Those lines of the data that hold the word "tail" are to be copied out.

START EXERCISE INPUTS

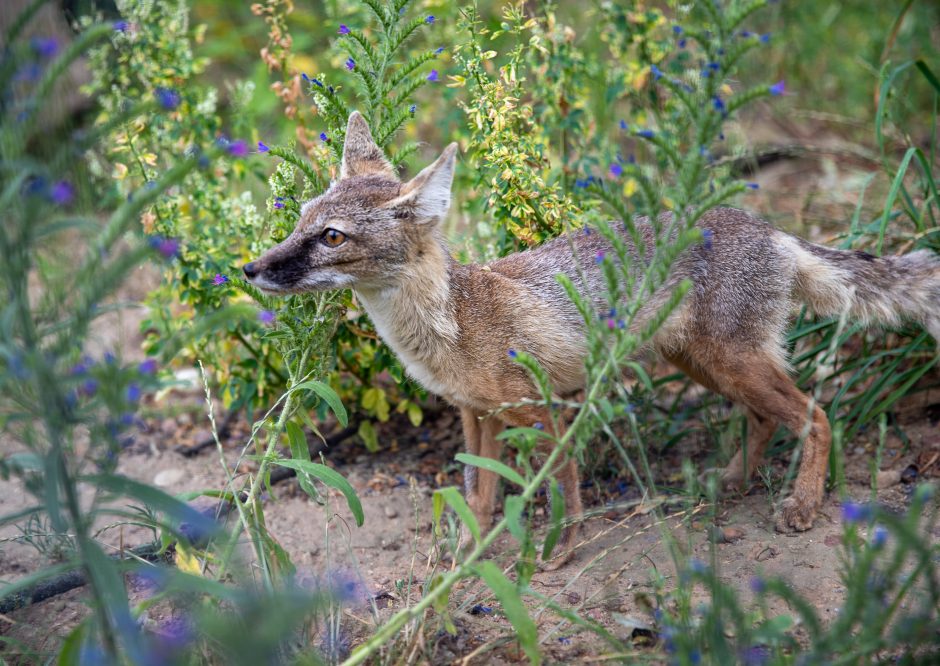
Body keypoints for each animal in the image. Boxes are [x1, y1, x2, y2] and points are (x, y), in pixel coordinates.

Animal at [246, 113, 940, 564]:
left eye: (331, 237)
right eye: (301, 221)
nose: (251, 269)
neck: (455, 321)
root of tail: (770, 227)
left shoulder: (545, 411)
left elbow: (563, 492)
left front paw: (559, 552)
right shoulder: (477, 416)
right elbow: (482, 497)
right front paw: (469, 556)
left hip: (731, 363)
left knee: (815, 415)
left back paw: (802, 504)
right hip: (703, 365)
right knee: (765, 418)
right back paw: (730, 481)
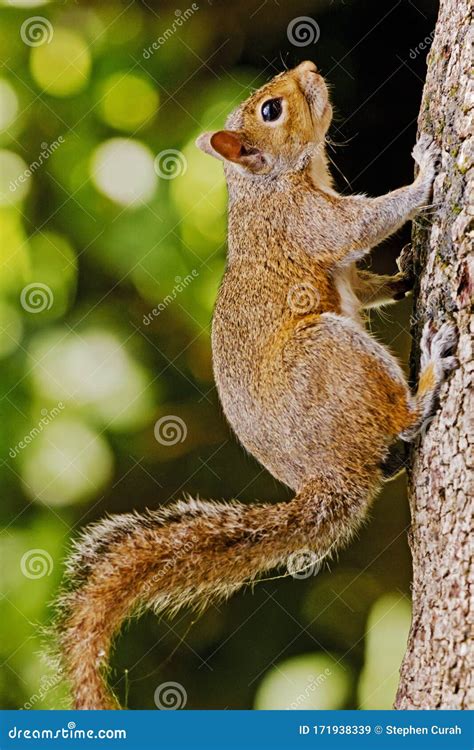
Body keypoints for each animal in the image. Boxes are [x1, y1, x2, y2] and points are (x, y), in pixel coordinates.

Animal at [54, 60, 456, 712]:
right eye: (271, 110)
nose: (310, 67)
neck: (267, 185)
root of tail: (328, 480)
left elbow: (362, 283)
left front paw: (401, 278)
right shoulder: (308, 223)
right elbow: (366, 220)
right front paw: (426, 175)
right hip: (331, 354)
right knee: (401, 420)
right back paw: (427, 379)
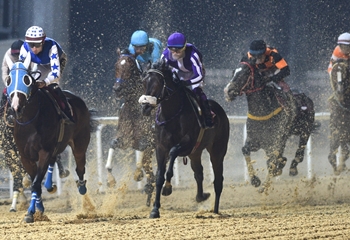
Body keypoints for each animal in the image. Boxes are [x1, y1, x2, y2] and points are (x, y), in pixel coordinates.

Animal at [5, 54, 94, 223]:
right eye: (8, 80)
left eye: (26, 79)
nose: (16, 107)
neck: (30, 120)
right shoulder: (25, 156)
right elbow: (35, 182)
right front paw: (38, 210)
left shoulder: (44, 151)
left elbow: (35, 183)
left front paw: (30, 213)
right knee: (54, 161)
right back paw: (50, 187)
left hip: (80, 142)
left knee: (80, 168)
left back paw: (83, 190)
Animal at [106, 48, 155, 206]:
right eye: (116, 66)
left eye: (131, 67)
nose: (117, 88)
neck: (135, 110)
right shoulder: (125, 139)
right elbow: (112, 143)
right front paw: (110, 180)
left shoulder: (148, 141)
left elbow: (141, 156)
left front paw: (138, 174)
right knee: (151, 175)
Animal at [139, 59, 230, 218]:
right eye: (144, 82)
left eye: (158, 83)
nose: (145, 107)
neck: (171, 114)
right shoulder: (160, 147)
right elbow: (159, 176)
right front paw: (155, 209)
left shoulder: (187, 143)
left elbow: (173, 153)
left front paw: (168, 188)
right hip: (196, 152)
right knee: (198, 172)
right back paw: (201, 196)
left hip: (217, 150)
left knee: (218, 179)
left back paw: (215, 210)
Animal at [224, 60, 318, 193]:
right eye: (233, 72)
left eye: (245, 73)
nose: (228, 91)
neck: (263, 111)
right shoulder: (256, 141)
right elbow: (245, 150)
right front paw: (255, 180)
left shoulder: (276, 141)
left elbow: (272, 161)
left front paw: (264, 185)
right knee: (281, 158)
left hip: (305, 129)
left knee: (299, 154)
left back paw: (292, 168)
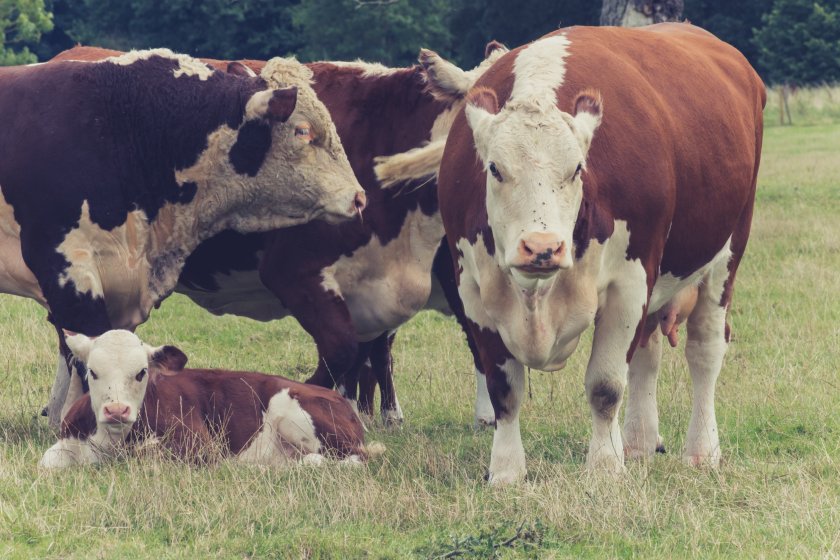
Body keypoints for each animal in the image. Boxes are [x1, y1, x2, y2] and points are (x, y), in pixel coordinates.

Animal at [41, 328, 370, 468]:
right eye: (93, 372)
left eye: (141, 372)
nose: (117, 410)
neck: (111, 441)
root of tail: (338, 397)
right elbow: (47, 460)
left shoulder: (201, 446)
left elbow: (149, 453)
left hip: (293, 414)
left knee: (349, 458)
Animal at [436, 24, 764, 484]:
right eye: (495, 168)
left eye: (577, 168)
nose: (542, 247)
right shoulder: (473, 291)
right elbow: (504, 391)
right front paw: (506, 472)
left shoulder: (630, 282)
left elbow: (605, 385)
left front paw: (605, 467)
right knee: (647, 355)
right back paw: (639, 443)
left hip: (725, 255)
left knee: (705, 351)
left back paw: (702, 450)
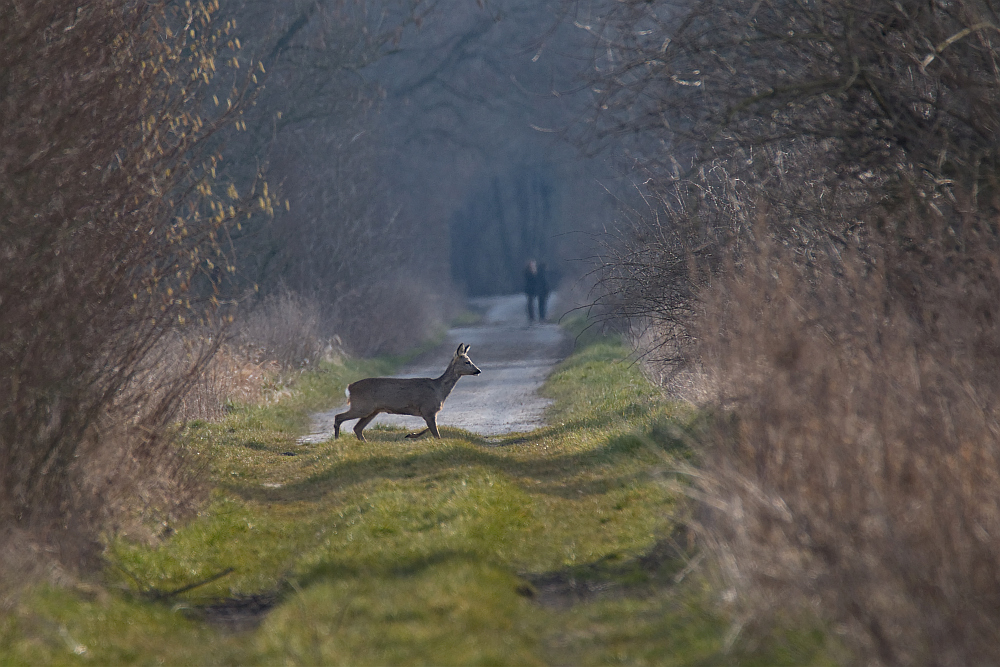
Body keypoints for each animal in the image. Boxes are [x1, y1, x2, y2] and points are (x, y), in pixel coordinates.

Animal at [334, 344, 482, 444]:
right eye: (467, 361)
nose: (478, 370)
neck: (439, 389)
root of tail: (350, 387)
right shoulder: (428, 409)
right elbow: (436, 433)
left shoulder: (428, 412)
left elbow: (433, 429)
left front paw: (411, 434)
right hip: (362, 406)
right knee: (338, 417)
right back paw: (337, 439)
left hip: (372, 410)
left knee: (357, 428)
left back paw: (365, 443)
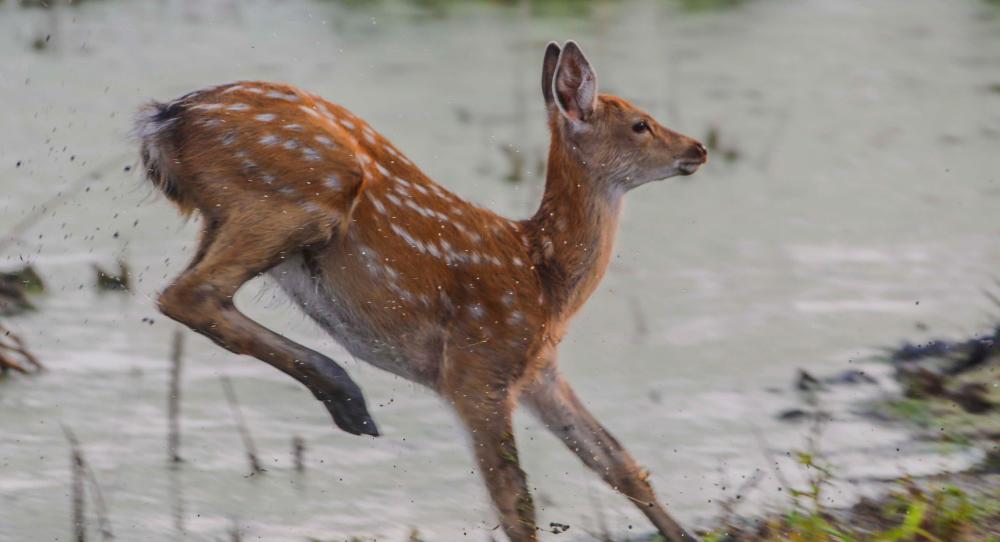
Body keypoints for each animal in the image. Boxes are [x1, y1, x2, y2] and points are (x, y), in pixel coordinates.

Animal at [137, 40, 708, 540]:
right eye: (640, 123)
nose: (698, 148)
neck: (546, 276)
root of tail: (165, 119)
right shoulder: (477, 366)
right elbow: (515, 501)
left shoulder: (538, 369)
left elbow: (618, 462)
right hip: (301, 194)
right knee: (188, 293)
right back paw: (346, 395)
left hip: (230, 215)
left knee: (190, 292)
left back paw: (346, 401)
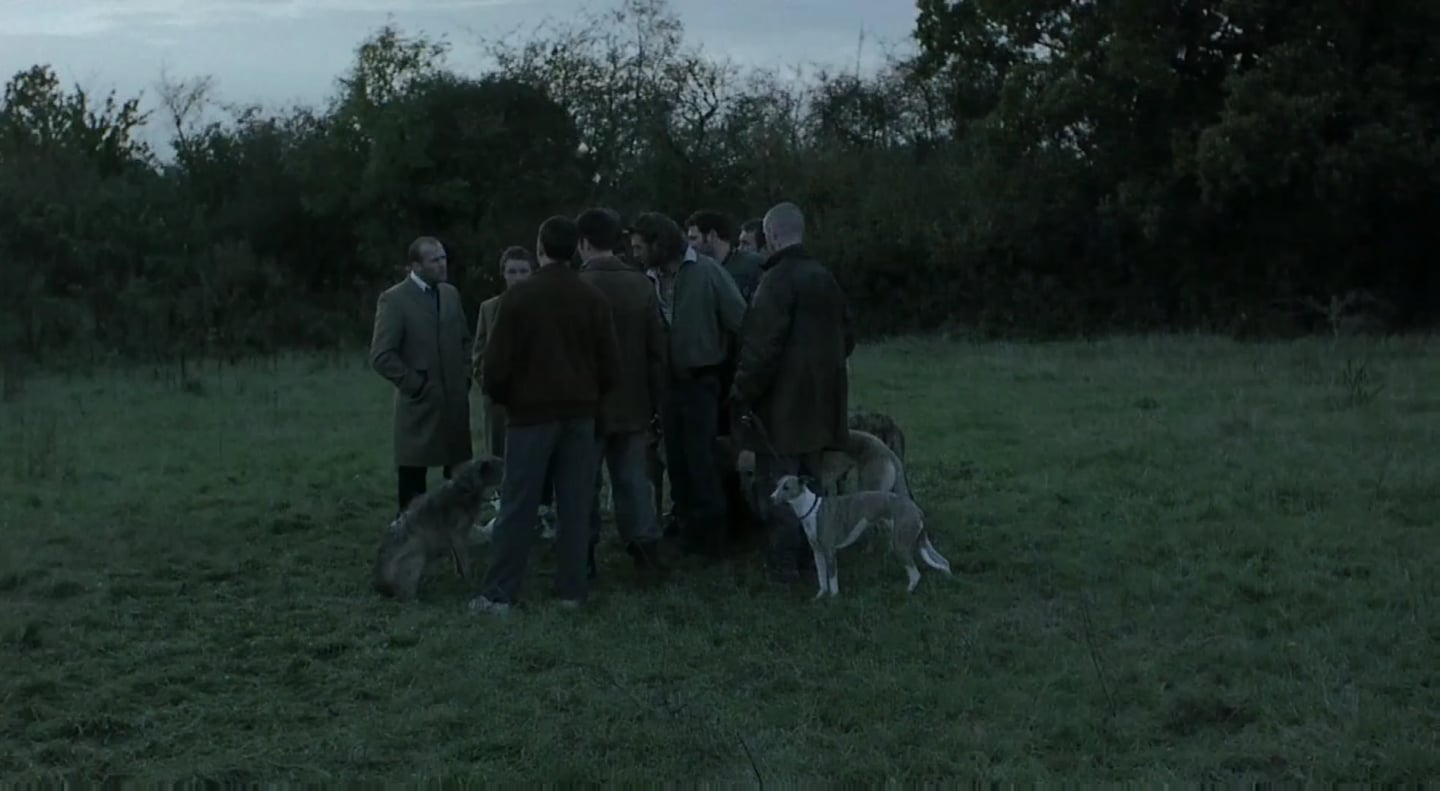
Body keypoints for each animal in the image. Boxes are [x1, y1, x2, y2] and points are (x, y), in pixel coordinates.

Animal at [373, 455, 505, 600]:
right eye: (501, 466)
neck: (465, 488)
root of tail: (379, 585)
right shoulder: (458, 534)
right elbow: (465, 561)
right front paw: (469, 582)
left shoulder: (458, 536)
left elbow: (459, 559)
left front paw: (460, 577)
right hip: (417, 555)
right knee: (405, 593)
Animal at [768, 474, 951, 598]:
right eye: (776, 485)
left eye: (786, 487)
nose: (770, 498)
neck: (810, 509)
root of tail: (916, 509)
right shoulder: (818, 553)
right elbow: (822, 579)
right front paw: (820, 597)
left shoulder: (829, 552)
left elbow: (832, 580)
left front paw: (834, 599)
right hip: (919, 543)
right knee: (944, 563)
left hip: (901, 545)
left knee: (915, 574)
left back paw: (908, 592)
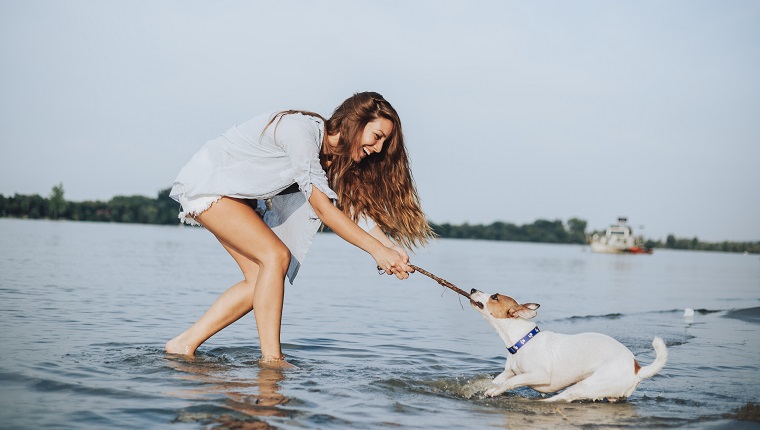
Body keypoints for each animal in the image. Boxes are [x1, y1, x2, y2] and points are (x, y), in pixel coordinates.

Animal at [466, 288, 668, 404]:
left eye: (494, 297)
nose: (473, 288)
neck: (523, 340)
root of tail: (637, 369)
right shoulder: (510, 372)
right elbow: (495, 380)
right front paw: (477, 388)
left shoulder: (539, 374)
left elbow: (511, 382)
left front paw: (494, 391)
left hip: (586, 385)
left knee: (564, 397)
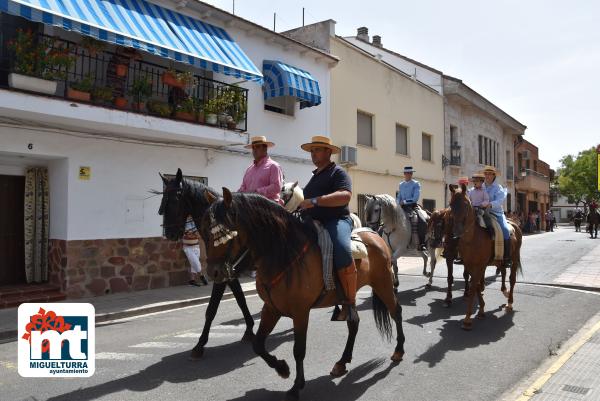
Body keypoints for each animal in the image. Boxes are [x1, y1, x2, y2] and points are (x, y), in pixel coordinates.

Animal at [156, 169, 254, 360]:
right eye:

END EXERCISE INPUTS

▶ _PROBLEM SOLUTION_
root of tail: (770, 227)
root of tail: (328, 480)
root of tail: (338, 397)
root of tail: (350, 387)
root of tail: (165, 119)
root of tail: (379, 585)
root of tail: (916, 509)
root of tail: (637, 369)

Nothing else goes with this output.